_BRIEF_
Can you reproduce the listing below with each "skLineSegment" changed to "skLine" and everything else unchanged, leaving out the pictures?

_DATA FOR PROCESSING_
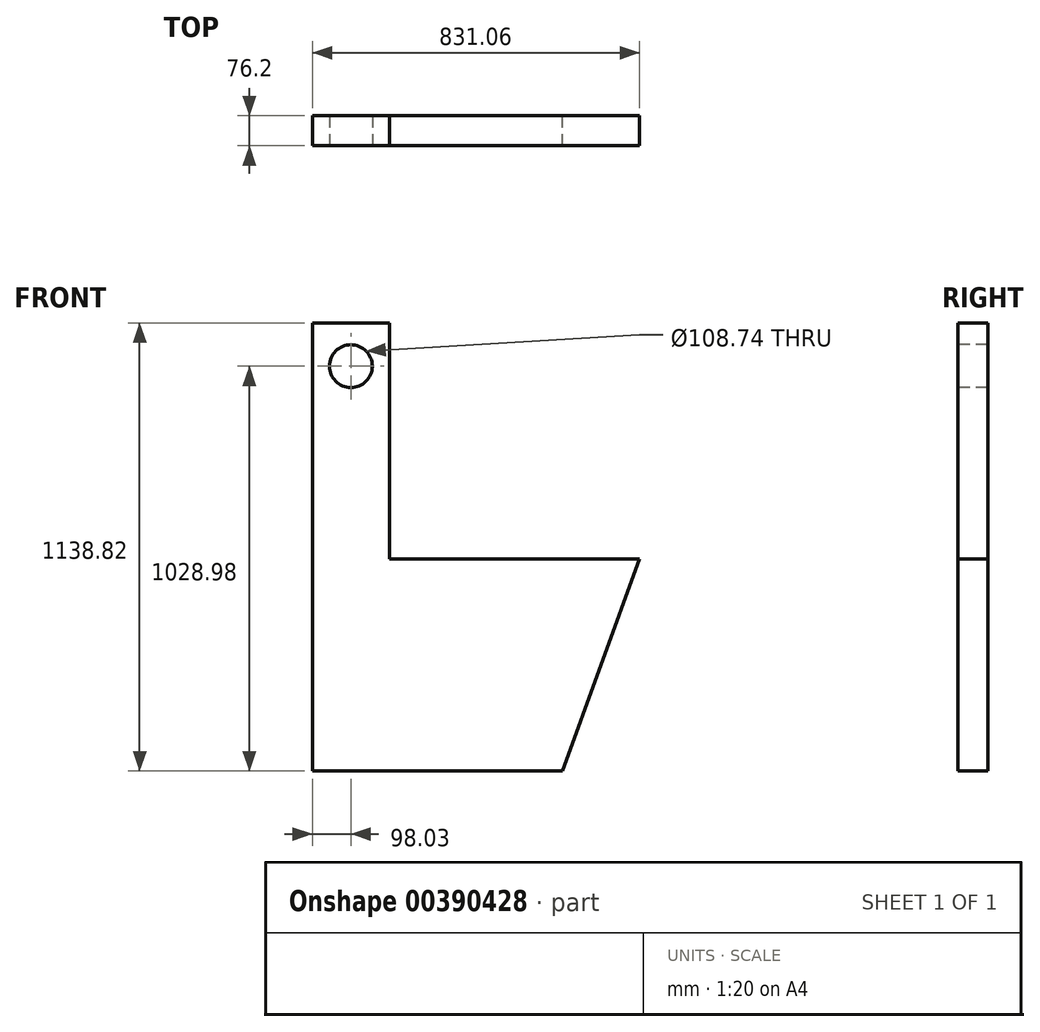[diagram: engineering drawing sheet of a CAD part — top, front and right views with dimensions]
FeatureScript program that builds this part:
annotation { "Feature Type Name" : "Feature", "Feature Type Description" : "" }
export const myFeature = defineFeature(function(context is Context, id is Id, definition is map)
    precondition{}
    {
        {
            var Q0;
            Q0=qCreatedBy(makeId("Front.planeOp"),FACE);
            var sketch = newSketch(context, id + "F0", { "sketchPlane" : qUnion([Q0])});
            skLineSegment(sketch, "E0", {"start": v(-196.06, 600.15) * mm, "end": v(-196.06, -538.67) * mm});
            skLineSegment(sketch, "E1", {"start": v(-196.06, -538.67) * mm, "end": v(438.94, -538.67) * mm});
            skLineSegment(sketch, "E2", {"start": v(438.94, -538.67) * mm, "end": v(635, 0) * mm});
            skLineSegment(sketch, "E3", {"start": v(635, 0) * mm, "end": v(0, 0) * mm});
            skLineSegment(sketch, "E4", {"start": v(0, 0) * mm, "end": v(0, 600.15) * mm});
            skLineSegment(sketch, "E5", {"start": v(0, 600.15) * mm, "end": v(-196.06, 600.15) * mm});
            skSolve(sketch);
        }
        {
            var Q0;
            Q0 = qSketchRegion(id + "F0", true);
            extrude(context, id + "F1", {"entities" : qUnion([Q0]), "depth" : 76.2 * mm});
        }
        {
            var Q0;
            Q0=makeQuery(id+"F1.opExtrude","CAP_FACE",FACE,{"disambiguationData":[OSD([sQuery(id+"F0.wireOp",EDGE,"E0"),sQuery(id+"F0.wireOp",EDGE,"E1"),sQuery(id+"F0.wireOp",EDGE,"E2"),sQuery(id+"F0.wireOp",EDGE,"E3"),sQuery(id+"F0.wireOp",EDGE,"E4"),sQuery(id+"F0.wireOp",EDGE,"E5")])],"isStart":false});
            var sketch = newSketch(context, id + "F2", { "sketchPlane" : qUnion([Q0])});
            skCircle(sketch, "E6", {"center": v(-98.03, 490.31) * mm, "radius": 54.37 * mm});
            skPoint(sketch, "E6.centerSnap0", {"position": v(-98.03, 600.15) * mm});
            skSolve(sketch);
        }
        {
            var Q0;
            Q0 = qSketchRegion(id + "F2", true);
            extrude(context, id + "F3", {"entities" : qUnion([Q0]), "operationType" : NewBodyOperationType.REMOVE, "oppositeDirection" : true, "depth" : 76.2 * mm});
        }
    });
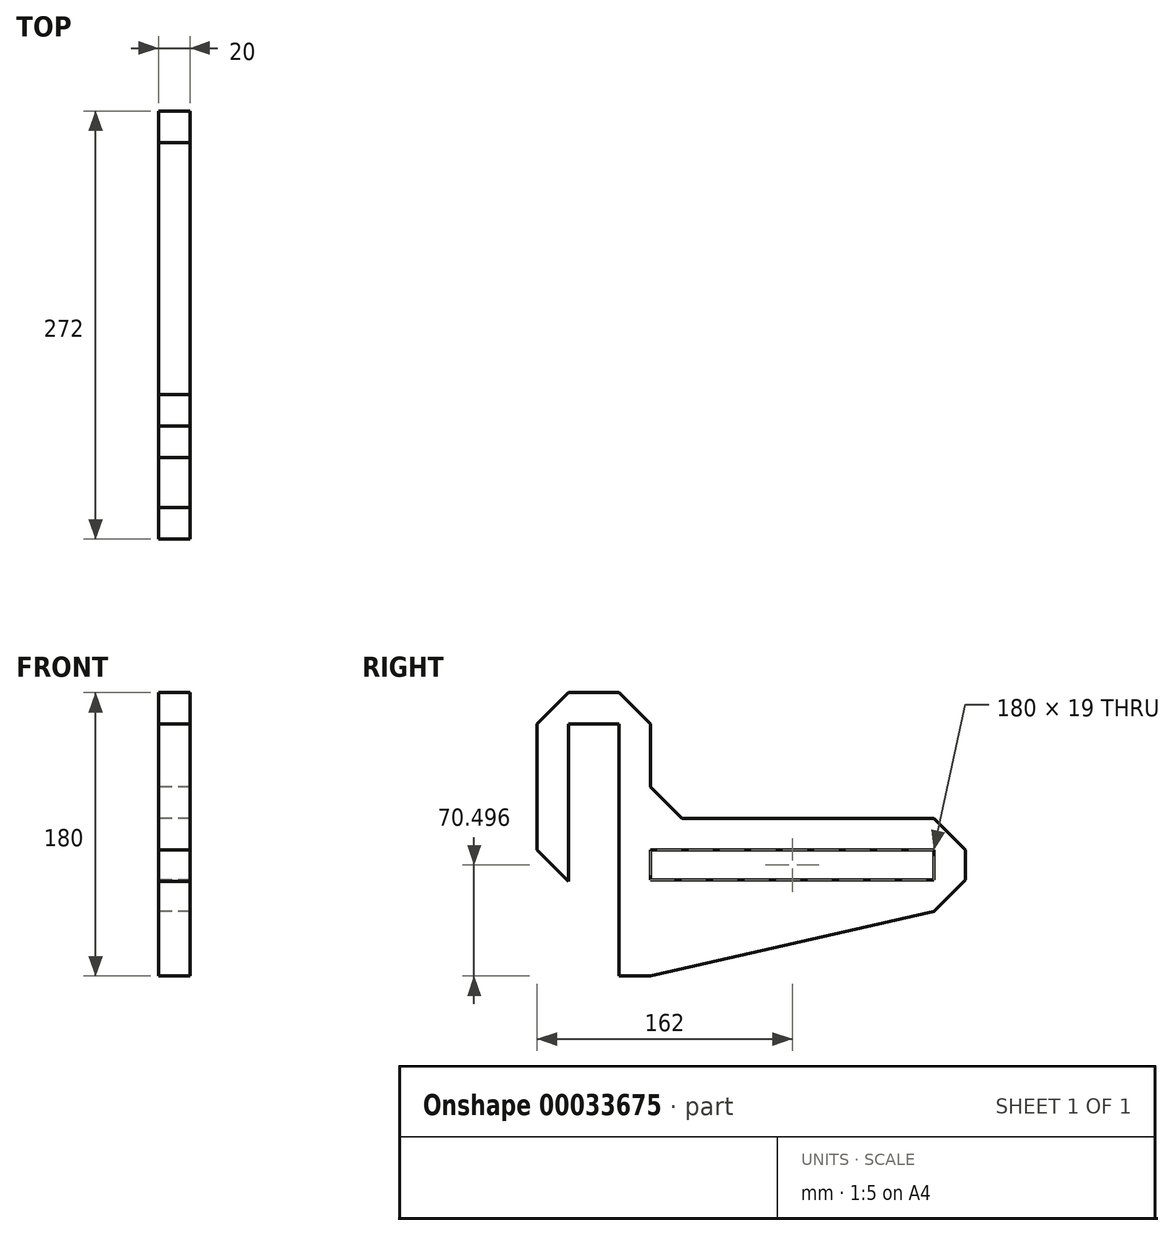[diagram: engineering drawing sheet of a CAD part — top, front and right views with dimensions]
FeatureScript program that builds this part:
annotation { "Feature Type Name" : "Feature", "Feature Type Description" : "" }
export const myFeature = defineFeature(function(context is Context, id is Id, definition is map)
    precondition{}
    {
        {
            var Q0;
            Q0=qCreatedBy(makeId("Right.planeOp"),FACE);
            var sketch = newSketch(context, id + "F0", { "sketchPlane" : qUnion([Q0])});
            skLineSegment(sketch, "E0", {"start": v(52, -60.8) * mm, "end": v(72, -60.8) * mm});
            skLineSegment(sketch, "E1", {"start": v(272, 0.2) * mm, "end": v(272, 19.2) * mm});
            skLineSegment(sketch, "E2", {"start": v(272, 19.2) * mm, "end": v(252, 39.2) * mm});
            skLineSegment(sketch, "E3", {"start": v(252, 39.2) * mm, "end": v(92, 39.2) * mm});
            skLineSegment(sketch, "E4", {"start": v(92, 39.2) * mm, "end": v(72, 59.2) * mm});
            skLineSegment(sketch, "E5", {"start": v(72, 59.2) * mm, "end": v(72, 99.2) * mm});
            skLineSegment(sketch, "E6", {"start": v(72, 99.2) * mm, "end": v(52, 119.2) * mm});
            skLineSegment(sketch, "E7", {"start": v(52, 119.2) * mm, "end": v(20, 119.2) * mm});
            skLineSegment(sketch, "E8", {"start": v(20, 119.2) * mm, "end": v(0, 99.2) * mm});
            skLineSegment(sketch, "E9", {"start": v(20, -0.8) * mm, "end": v(20, 99.2) * mm});
            skLineSegment(sketch, "E10", {"start": v(20, 99.2) * mm, "end": v(52, 99.2) * mm});
            skLineSegment(sketch, "E11", {"start": v(52, 99.2) * mm, "end": v(52, -60.8) * mm});
            skLineSegment(sketch, "E12.bottom", {"start": v(252, 19.2) * mm, "end": v(72, 19.2) * mm});
            skLineSegment(sketch, "E12.top", {"start": v(252, 0.2) * mm, "end": v(72, 0.2) * mm});
            skLineSegment(sketch, "E12.left", {"start": v(252, 19.2) * mm, "end": v(252, 0.2) * mm});
            skLineSegment(sketch, "E12.right", {"start": v(72, 19.2) * mm, "end": v(72, 0.2) * mm});
            skLineSegment(sketch, "E13", {"start": v(272, 0.2) * mm, "end": v(252, -19.8) * mm});
            skPoint(sketch, "E13.endSnap0", {"position": v(252, 9.7) * mm});
            skLineSegment(sketch, "E14", {"start": v(72, -60.8) * mm, "end": v(252, -19.8) * mm});
            skLineSegment(sketch, "E15", {"start": v(20, -0.8) * mm, "end": v(0, 19.2) * mm});
            skLineSegment(sketch, "E16", {"start": v(0, 19.2) * mm, "end": v(0, 99.2) * mm});
            skSolve(sketch);
        }
        {
            var Q0;
            Q0 = qSketchRegion(id + "F0", true);
            extrude(context, id + "F1", {"entities" : qUnion([Q0]), "depth" : 20 * mm});
        }
    });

_FINISHED ANSWER_
[diagram: engineering drawing sheet of a CAD part — top, front and right views with dimensions]
FeatureScript program that builds this part:
annotation { "Feature Type Name" : "Feature", "Feature Type Description" : "" }
export const myFeature = defineFeature(function(context is Context, id is Id, definition is map)
    precondition{}
    {
        {
            var Q0;
            Q0=qCreatedBy(makeId("Front.planeOp"),FACE);
            var sketch = newSketch(context, id + "F0", { "sketchPlane" : qUnion([Q0])});
            skLine(sketch, "E0", {"start": v(-196.06, 600.15) * mm, "end": v(-196.06, -538.67) * mm});
            skLine(sketch, "E1", {"start": v(-196.06, -538.67) * mm, "end": v(438.94, -538.67) * mm});
            skLine(sketch, "E2", {"start": v(438.94, -538.67) * mm, "end": v(635, 0) * mm});
            skLine(sketch, "E3", {"start": v(635, 0) * mm, "end": v(0, 0) * mm});
            skLine(sketch, "E4", {"start": v(0, 0) * mm, "end": v(0, 600.15) * mm});
            skLine(sketch, "E5", {"start": v(0, 600.15) * mm, "end": v(-196.06, 600.15) * mm});
            skSolve(sketch);
        }
        {
            var Q0;
            Q0 = qSketchRegion(id + "F0", true);
            extrude(context, id + "F1", {"entities" : qUnion([Q0]), "depth" : 76.2 * mm});
        }
        {
            var Q0;
            Q0=makeQuery(id+"F1.opExtrude","CAP_FACE",FACE,{"disambiguationData":[OSD([sQuery(id+"F0.wireOp",EDGE,"E0"),sQuery(id+"F0.wireOp",EDGE,"E1"),sQuery(id+"F0.wireOp",EDGE,"E2"),sQuery(id+"F0.wireOp",EDGE,"E3"),sQuery(id+"F0.wireOp",EDGE,"E4"),sQuery(id+"F0.wireOp",EDGE,"E5")])],"isStart":false});
            var sketch = newSketch(context, id + "F2", { "sketchPlane" : qUnion([Q0])});
            skCircle(sketch, "E6", {"center": v(-98.03, 490.31) * mm, "radius": 54.37 * mm});
            skPoint(sketch, "E6.centerSnap0", {"position": v(-98.03, 600.15) * mm});
            skSolve(sketch);
        }
        {
            var Q0;
            Q0 = qSketchRegion(id + "F2", true);
            extrude(context, id + "F3", {"entities" : qUnion([Q0]), "operationType" : NewBodyOperationType.REMOVE, "oppositeDirection" : true, "depth" : 76.2 * mm});
        }
    });
[diagram: engineering drawing sheet of a CAD part — top, front and right views with dimensions]
FeatureScript program that builds this part:
annotation { "Feature Type Name" : "Feature", "Feature Type Description" : "" }
export const myFeature = defineFeature(function(context is Context, id is Id, definition is map)
    precondition{}
    {
        {
            var Q0;
            Q0=qCreatedBy(makeId("Right.planeOp"),FACE);
            var sketch = newSketch(context, id + "F0", { "sketchPlane" : qUnion([Q0])});
            skLine(sketch, "E0", {"start": v(52, -60.8) * mm, "end": v(72, -60.8) * mm});
            skLine(sketch, "E1", {"start": v(272, 0.2) * mm, "end": v(272, 19.2) * mm});
            skLine(sketch, "E2", {"start": v(272, 19.2) * mm, "end": v(252, 39.2) * mm});
            skLine(sketch, "E3", {"start": v(252, 39.2) * mm, "end": v(92, 39.2) * mm});
            skLine(sketch, "E4", {"start": v(92, 39.2) * mm, "end": v(72, 59.2) * mm});
            skLine(sketch, "E5", {"start": v(72, 59.2) * mm, "end": v(72, 99.2) * mm});
            skLine(sketch, "E6", {"start": v(72, 99.2) * mm, "end": v(52, 119.2) * mm});
            skLine(sketch, "E7", {"start": v(52, 119.2) * mm, "end": v(20, 119.2) * mm});
            skLine(sketch, "E8", {"start": v(20, 119.2) * mm, "end": v(0, 99.2) * mm});
            skLine(sketch, "E9", {"start": v(20, -0.8) * mm, "end": v(20, 99.2) * mm});
            skLine(sketch, "E10", {"start": v(20, 99.2) * mm, "end": v(52, 99.2) * mm});
            skLine(sketch, "E11", {"start": v(52, 99.2) * mm, "end": v(52, -60.8) * mm});
            skLine(sketch, "E12.bottom", {"start": v(252, 19.2) * mm, "end": v(72, 19.2) * mm});
            skLine(sketch, "E12.top", {"start": v(252, 0.2) * mm, "end": v(72, 0.2) * mm});
            skLine(sketch, "E12.left", {"start": v(252, 19.2) * mm, "end": v(252, 0.2) * mm});
            skLine(sketch, "E12.right", {"start": v(72, 19.2) * mm, "end": v(72, 0.2) * mm});
            skLine(sketch, "E13", {"start": v(272, 0.2) * mm, "end": v(252, -19.8) * mm});
            skPoint(sketch, "E13.endSnap0", {"position": v(252, 9.7) * mm});
            skLine(sketch, "E14", {"start": v(72, -60.8) * mm, "end": v(252, -19.8) * mm});
            skLine(sketch, "E15", {"start": v(20, -0.8) * mm, "end": v(0, 19.2) * mm});
            skLine(sketch, "E16", {"start": v(0, 19.2) * mm, "end": v(0, 99.2) * mm});
            skSolve(sketch);
        }
        {
            var Q0;
            Q0 = qSketchRegion(id + "F0", true);
            extrude(context, id + "F1", {"entities" : qUnion([Q0]), "depth" : 20 * mm});
        }
    });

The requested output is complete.